On 05/26/2017 04:58 AM, Alexander Monakov wrote:
> On Wed, 17 May 2017, Alexander Monakov wrote:
> 
>> Ping.
> 
> Ping^2?
> 
>> (to be clear, patch 2/2 is my previous followup in this thread, I forgot to
>> adjust the subject line; it should have said:
>> "[PATCH 2/2] x86: add compiler memory barriers when expanding atomic_load").
>>
>> On Wed, 10 May 2017, Alexander Monakov wrote:
>>
>>> Hi,
>>>
>>> When expanding __atomic_thread_fence(x) to RTL, the i386 backend doesn't 
>>> emit
>>> any instruction except for x==__ATOMIC_SEQ_CST (which emits 'mfence').  
>>> This 
>>> is incorrect: although no machine barrier is needed, the compiler still must
>>> emit a compiler barrier into the IR to prevent propagation and code motion
>>> across the fence.  The testcase added with the patch shows how it can lead
>>> to a miscompilation.
>>>
>>> The proposed patch fixes it by handling non-seq-cst fences exactly like
>>> __atomic_signal_fence is expanded, by emitting asm volatile("":::"memory").
>>>
>>> The s390 backend uses the a similar mem_thread_fence expansion, so the patch
>>> fixes both backends in the same manner.
>>>
>>> Bootstrapped and regtested on x86_64; also checked that s390-linux cc1
>>> successfully builds after the change.  OK for trunk?
>>>
>>> (the original source code in the PR was misusing atomic fences by doing
>>> something like
>>>
>>>   void f(int *p)
>>>   {
>>>     while (*p)
>>>       __atomic_thread_fence(__ATOMIC_ACQUIRE);
>>>   }
>>>
>>> but since *p is not atomic, a concurrent write to *p would cause a data 
>>> race and
>>> thus invoke undefined behavior; also, if *p is false prior to entering the 
>>> loop,
>>> execution does not encounter the fence; new test here has code usable 
>>> without UB)
>>>
>>> Alexander
>>>
>>>     * config/i386/sync.md (mem_thread_fence): Emit a compiler barrier for
>>>     non-seq-cst fences.  Adjust comment.

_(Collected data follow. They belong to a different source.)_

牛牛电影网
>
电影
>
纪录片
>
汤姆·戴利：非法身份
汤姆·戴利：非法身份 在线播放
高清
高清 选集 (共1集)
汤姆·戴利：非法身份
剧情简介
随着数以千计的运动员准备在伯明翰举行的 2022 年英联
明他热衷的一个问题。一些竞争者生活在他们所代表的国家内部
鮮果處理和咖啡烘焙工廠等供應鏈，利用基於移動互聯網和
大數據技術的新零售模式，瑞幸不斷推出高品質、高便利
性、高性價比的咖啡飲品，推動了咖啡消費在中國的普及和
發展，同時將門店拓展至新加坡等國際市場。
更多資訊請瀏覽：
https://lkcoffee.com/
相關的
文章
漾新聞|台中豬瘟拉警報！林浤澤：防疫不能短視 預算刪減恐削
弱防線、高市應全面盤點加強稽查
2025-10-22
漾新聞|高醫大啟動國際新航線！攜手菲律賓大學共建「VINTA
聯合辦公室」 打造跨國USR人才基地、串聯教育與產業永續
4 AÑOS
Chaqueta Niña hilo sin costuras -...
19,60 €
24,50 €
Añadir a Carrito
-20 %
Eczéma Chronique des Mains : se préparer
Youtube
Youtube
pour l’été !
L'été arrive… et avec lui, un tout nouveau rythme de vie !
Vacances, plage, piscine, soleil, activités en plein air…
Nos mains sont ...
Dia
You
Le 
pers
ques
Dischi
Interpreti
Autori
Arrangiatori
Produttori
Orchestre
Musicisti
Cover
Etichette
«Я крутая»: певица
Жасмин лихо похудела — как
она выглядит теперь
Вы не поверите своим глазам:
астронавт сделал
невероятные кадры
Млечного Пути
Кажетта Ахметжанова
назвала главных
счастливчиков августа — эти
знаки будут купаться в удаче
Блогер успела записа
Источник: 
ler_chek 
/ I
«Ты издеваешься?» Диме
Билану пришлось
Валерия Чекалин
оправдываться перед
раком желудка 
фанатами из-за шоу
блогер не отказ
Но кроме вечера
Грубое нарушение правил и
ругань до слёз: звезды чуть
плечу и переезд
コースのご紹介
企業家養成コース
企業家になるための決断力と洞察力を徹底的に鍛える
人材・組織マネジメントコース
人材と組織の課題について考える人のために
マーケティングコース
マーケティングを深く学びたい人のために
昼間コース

>>>     * config/s390/s390.md (mem_thread_fence): Likewise.
>>>     * optabs.c (expand_asm_memory_barrier): Export.
>>>     * optabs.h (expand_asm_memory_barrier): Declare.
>>> testsuite/
>>>     * gcc.target/i386/pr80640-1.c: New testcase.
So I think this is up to the target maintainers.  I have no concerns
with enabling use of expand_asm_memory_barrier to be used outside of
optabs.  So if the s390/x86 maintainers want to go forward, the optabs
changes are pre-approved.

The reasoning seems sound to me -- we may not need fencing at the
hardware level because it gives a certain set of guarantees, but we may
still need them at the compiler level to prevent undesirable code
motions across the fence point in the compiler.